§ **Exercise**: The word "Authoriser" marks the lines you need; copy each of them from the data.

§ **Dataset extract**:
------------------------------
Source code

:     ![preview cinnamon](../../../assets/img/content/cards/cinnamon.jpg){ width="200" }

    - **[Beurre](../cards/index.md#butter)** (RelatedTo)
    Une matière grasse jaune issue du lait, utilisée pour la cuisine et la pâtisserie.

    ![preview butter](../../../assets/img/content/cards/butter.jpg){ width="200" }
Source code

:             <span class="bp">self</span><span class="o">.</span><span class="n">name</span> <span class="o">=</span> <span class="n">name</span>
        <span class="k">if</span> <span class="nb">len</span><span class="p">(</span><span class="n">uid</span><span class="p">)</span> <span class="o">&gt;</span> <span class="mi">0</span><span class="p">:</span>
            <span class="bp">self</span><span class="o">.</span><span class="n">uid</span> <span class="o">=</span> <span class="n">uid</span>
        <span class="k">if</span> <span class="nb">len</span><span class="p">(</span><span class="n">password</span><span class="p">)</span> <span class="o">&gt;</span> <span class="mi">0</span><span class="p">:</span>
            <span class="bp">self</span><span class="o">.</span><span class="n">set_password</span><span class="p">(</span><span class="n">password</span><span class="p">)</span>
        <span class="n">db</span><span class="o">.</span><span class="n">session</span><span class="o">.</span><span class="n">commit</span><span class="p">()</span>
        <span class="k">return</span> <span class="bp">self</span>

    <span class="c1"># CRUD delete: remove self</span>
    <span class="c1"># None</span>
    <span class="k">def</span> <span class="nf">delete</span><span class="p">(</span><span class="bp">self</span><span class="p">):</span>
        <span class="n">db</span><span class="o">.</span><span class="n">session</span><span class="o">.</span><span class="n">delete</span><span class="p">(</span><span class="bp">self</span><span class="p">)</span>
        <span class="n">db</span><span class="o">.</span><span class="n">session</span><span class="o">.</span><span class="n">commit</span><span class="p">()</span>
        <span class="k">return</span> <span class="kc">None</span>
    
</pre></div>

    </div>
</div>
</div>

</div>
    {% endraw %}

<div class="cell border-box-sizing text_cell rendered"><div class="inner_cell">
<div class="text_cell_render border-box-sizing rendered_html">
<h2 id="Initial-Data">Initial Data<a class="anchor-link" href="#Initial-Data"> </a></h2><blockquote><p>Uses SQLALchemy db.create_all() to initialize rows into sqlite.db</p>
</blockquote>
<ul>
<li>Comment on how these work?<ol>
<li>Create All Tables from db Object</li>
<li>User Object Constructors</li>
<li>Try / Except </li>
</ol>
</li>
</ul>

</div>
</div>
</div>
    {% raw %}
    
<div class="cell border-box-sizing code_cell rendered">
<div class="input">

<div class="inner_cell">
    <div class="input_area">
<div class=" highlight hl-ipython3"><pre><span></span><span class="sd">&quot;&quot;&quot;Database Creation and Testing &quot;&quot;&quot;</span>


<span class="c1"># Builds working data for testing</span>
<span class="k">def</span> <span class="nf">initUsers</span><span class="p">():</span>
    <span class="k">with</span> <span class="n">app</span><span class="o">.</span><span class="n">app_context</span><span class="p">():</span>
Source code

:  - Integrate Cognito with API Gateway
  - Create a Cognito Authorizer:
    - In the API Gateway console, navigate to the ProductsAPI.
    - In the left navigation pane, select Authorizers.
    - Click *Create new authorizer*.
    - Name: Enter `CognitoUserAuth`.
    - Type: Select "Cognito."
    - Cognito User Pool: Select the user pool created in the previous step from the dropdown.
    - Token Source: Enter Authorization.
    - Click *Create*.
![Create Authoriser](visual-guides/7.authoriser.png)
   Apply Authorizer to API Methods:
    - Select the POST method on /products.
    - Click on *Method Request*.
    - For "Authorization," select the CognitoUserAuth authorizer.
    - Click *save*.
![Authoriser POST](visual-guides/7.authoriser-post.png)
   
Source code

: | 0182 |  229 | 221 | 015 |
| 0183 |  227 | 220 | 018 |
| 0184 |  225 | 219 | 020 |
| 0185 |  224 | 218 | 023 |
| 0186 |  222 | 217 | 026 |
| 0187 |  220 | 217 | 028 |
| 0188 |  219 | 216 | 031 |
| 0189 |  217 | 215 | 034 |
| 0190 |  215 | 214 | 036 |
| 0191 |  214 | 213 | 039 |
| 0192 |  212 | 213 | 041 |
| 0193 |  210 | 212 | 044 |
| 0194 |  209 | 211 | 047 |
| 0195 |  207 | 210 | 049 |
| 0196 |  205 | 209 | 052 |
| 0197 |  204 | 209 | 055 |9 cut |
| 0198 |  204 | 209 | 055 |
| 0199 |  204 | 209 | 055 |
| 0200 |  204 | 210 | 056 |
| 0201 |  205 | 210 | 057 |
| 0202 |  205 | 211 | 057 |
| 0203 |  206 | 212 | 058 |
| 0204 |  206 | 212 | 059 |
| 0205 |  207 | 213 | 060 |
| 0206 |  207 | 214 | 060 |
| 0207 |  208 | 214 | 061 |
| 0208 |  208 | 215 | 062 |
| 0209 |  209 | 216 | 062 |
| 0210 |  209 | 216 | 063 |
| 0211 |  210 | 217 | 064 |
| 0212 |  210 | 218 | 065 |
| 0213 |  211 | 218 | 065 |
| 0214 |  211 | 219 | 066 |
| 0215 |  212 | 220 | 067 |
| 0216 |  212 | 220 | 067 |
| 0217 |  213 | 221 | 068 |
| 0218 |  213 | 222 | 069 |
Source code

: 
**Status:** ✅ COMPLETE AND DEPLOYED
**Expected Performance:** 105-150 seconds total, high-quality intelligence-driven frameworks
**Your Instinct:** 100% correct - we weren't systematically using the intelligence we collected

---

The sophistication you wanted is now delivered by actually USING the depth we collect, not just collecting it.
------------------------------
§ **Solution for this exercise**:
![Create Authoriser](visual-guides/7.authoriser.png)
![Authoriser POST](visual-guides/7.authoriser-post.png)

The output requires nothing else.